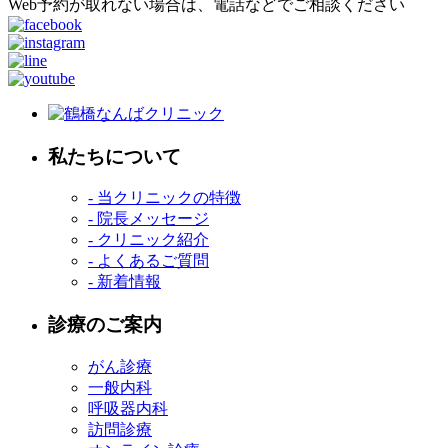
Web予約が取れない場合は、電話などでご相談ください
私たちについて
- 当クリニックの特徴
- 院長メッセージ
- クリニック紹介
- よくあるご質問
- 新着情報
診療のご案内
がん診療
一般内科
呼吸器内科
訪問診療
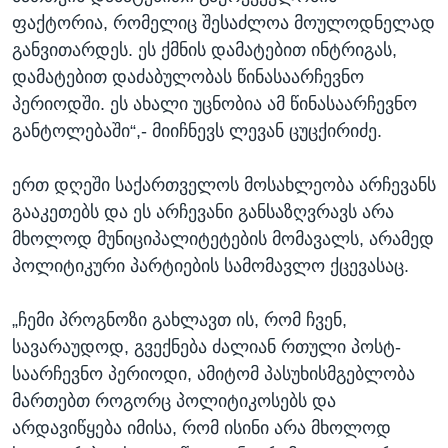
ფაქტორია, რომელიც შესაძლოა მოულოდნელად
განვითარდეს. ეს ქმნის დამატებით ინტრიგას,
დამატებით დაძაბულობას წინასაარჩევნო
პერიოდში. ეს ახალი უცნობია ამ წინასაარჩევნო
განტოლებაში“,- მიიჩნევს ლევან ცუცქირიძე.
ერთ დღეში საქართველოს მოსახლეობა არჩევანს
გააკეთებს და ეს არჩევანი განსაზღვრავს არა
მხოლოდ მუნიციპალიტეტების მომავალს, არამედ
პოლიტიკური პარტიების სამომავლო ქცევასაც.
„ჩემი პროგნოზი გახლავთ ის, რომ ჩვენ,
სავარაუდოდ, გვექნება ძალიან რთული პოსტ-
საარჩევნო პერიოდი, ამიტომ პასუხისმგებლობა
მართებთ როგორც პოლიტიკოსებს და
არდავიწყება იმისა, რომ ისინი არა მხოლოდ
= = = = = = =
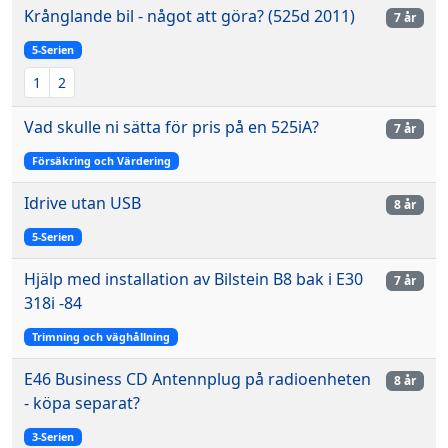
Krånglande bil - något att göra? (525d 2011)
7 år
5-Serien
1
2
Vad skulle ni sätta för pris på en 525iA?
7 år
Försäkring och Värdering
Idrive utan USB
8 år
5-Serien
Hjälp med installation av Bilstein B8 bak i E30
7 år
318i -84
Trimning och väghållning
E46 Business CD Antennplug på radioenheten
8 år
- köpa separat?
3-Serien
= = = = = = =
EXERCISE DESCRIPTION.
Where a line in the listing above includes the string "წინასაარჩევნო", copy that line.

RESULT OF THIS EXERCISE.
დამატებით დაძაბულობას წინასაარჩევნო
პერიოდში. ეს ახალი უცნობია ამ წინასაარჩევნო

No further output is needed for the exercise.